Birleşmiş Milletler Kalkınma Programı (UNDP) 2022 yılı Cinsiyet Eşitsizliği Endeksi verilerine göre, Türkiye’de kadınların işgücüne katılım oranının %35,1 olduğu, erkeklerde ise bu oranın %71,4’e ulaştığı belirtildi. TÜİK’in 2024 yılı Aralık ayı verilerine göre, kadınların işgücüne katılım oranının %36,6, istihdam oranının ise %32,4 olduğu bilgisi paylaşıldı. Kadın emeğinin değerlendirilmesi ve kadın istihdamını artıracak politikaların hızla hayata geçirilmesi gerektiği ifade edildi.

Kadın hakları için somut adımlar talep edildi

Eğitim-İş Hatay 1 Nolu Şube, kadınların eşit, özgür ve güvenli bir yaşam sürdürebilmesi için atılması gereken adımları şöyle sıraladı:

  • İstanbul Sözleşmesi’ne geri dönülmeli, kadın cinayetlerine karşı caydırıcı yasal düzenlemeler yapılmalıdır.
  • Kadınların işyerinde, sokakta ve evde maruz kaldığı taciz, şiddet ve mobbinge karşı etkin mücadele edilmeli, caydırıcı yasalar çıkarılmalıdır.
  • Toplumsal cinsiyet eşitliği bilincinin artırılması için ilkokuldan itibaren eğitim müfredatına gerekli içerikler eklenmelidir.
  • Kız çocuklarının eğitim hakkı güvence altına alınmalı, erken yaşta evliliklerin önüne geçilmelidir.
  • “Eşit işe eşit ücret” ilkesi hayata geçirilmeli, kadınların erkeklerden daha düşük maaş almasının önüne geçilmelidir.
  • Kadınların annelik, hamilelik ve evli olma durumları istihdam edilmeme gerekçesi olmaktan çıkarılmalı, ayrımcı uygulamalar sona erdirilmelidir.
  • Kadınların iş hayatında yer alabilmesi için kreş olanakları artırılmalı, annelerin topluma daha aktif katılımı teşvik edilmelidir.
  • Kadınların siyaset ve yönetim kademelerinde daha fazla yer alması için kota uygulamaları hayata geçirilmeli, kadın temsilinin artırılması sağlanmalıdır.

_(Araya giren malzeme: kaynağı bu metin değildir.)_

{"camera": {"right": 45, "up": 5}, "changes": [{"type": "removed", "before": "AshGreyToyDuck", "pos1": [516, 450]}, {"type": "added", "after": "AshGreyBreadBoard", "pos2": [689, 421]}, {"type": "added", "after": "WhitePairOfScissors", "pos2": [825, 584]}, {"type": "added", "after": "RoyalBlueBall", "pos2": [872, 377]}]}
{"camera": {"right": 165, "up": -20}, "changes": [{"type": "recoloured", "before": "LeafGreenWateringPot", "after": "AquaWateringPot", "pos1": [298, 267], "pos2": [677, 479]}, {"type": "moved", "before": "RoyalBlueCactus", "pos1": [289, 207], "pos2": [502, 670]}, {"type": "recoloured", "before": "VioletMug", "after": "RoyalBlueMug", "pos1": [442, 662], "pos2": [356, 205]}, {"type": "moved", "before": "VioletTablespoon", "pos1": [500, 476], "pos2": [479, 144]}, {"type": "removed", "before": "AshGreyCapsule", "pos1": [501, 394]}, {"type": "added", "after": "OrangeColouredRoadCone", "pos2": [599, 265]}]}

Açıklamanın sonunda, gerçek bir demokrasinin ancak kadın ve erkek eşitliğinin sağlanmasıyla mümkün olacağı belirtilerek, “Kadınların yaşamın her alanında eşit haklara sahip olduğu, şiddetin ve ayrımcılığın son bulduğu bir dünya için mücadelemiz sürecektir. Yaşasın 8 Mart Dünya Emekçi Kadınlar Günü!” denildi.